Or el Bulli approach takes it to a new level, with dishes inspired and looking like nature. Edible soil from chocolate or olives, flowers made from fruit and snow made from coconut flavoured ice. Correct me if I am wrong, but I think Ben from Attica has a dish with edible soil too.
All that said, I have my own petty attempt. Just sticking to the mantra to cook each vegetables individually and letting the best of each vegetable shine. There are some baby carrots glazed, blanched sugar snap peas and onions picked in sherry vinegar and sugar. A poached egg and some pancetta for the creamy taste and salt.

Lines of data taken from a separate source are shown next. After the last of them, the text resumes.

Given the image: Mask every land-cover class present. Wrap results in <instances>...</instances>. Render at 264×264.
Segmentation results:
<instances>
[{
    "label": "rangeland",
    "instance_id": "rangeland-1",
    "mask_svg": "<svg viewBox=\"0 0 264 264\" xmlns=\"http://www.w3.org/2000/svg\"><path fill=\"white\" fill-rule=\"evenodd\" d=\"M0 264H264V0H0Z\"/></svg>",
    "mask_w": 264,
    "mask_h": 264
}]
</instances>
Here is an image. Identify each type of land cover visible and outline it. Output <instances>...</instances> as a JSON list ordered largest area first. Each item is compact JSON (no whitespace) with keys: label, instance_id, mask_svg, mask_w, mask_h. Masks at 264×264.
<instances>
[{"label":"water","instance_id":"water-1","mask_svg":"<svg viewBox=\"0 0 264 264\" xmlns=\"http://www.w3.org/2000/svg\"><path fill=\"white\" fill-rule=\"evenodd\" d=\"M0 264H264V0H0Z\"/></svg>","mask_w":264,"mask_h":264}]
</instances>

For mains, It was osso buco. Brown each piece on a hot heavy pan and then with the juiced/oil from the meat, add 1 onion diced and a few sliced of bacon diced and cook until lightly caramalized. Deglaze with a cup of red wine ( I used a shiraz viognier), add 2 stickes of celery finely diced, a little balsamic vinegar and a table spoon of soy (yes for the umami) and a quater of a star anise. Pour enough water or veal stock to cover the meat completely, put the lid on and simmer slowly for 3 hours. Remove the meat and set aside with some cling wrap ove rit to keep it moist, strain the cooking liquid and discard all solids. Return liquid in pan and reduce until it starts to thicken a little. Taste it and add more vinegar or salt if needed. Add some shallots that hav ebeen halved and continue to reduced until it coats a spoon nicely. Finish the sauce with 1-2 table spoons of butter.
Serve!




#1 by mellie on January 6, 2010 - 5:40 am
I’m totally loving sugar snap peas at the moment. If you can’t grow your own (like me who lives in an apartment), the tomato store at the Vic Market has some particularly good ones. But ask them to give you the expensive fresher ones from the back, not the cheap ones up the front. Crisp and super sweet!
#2 by tzuyen on January 6, 2010 - 10:02 pm
I am really excited about them at the moment too. The crunch edges the snow peas out with a bit more tenderness. I will have a look at the tomatoe shop. Their tomatoes are pretty good too. especially the very ripe ones that are discounted.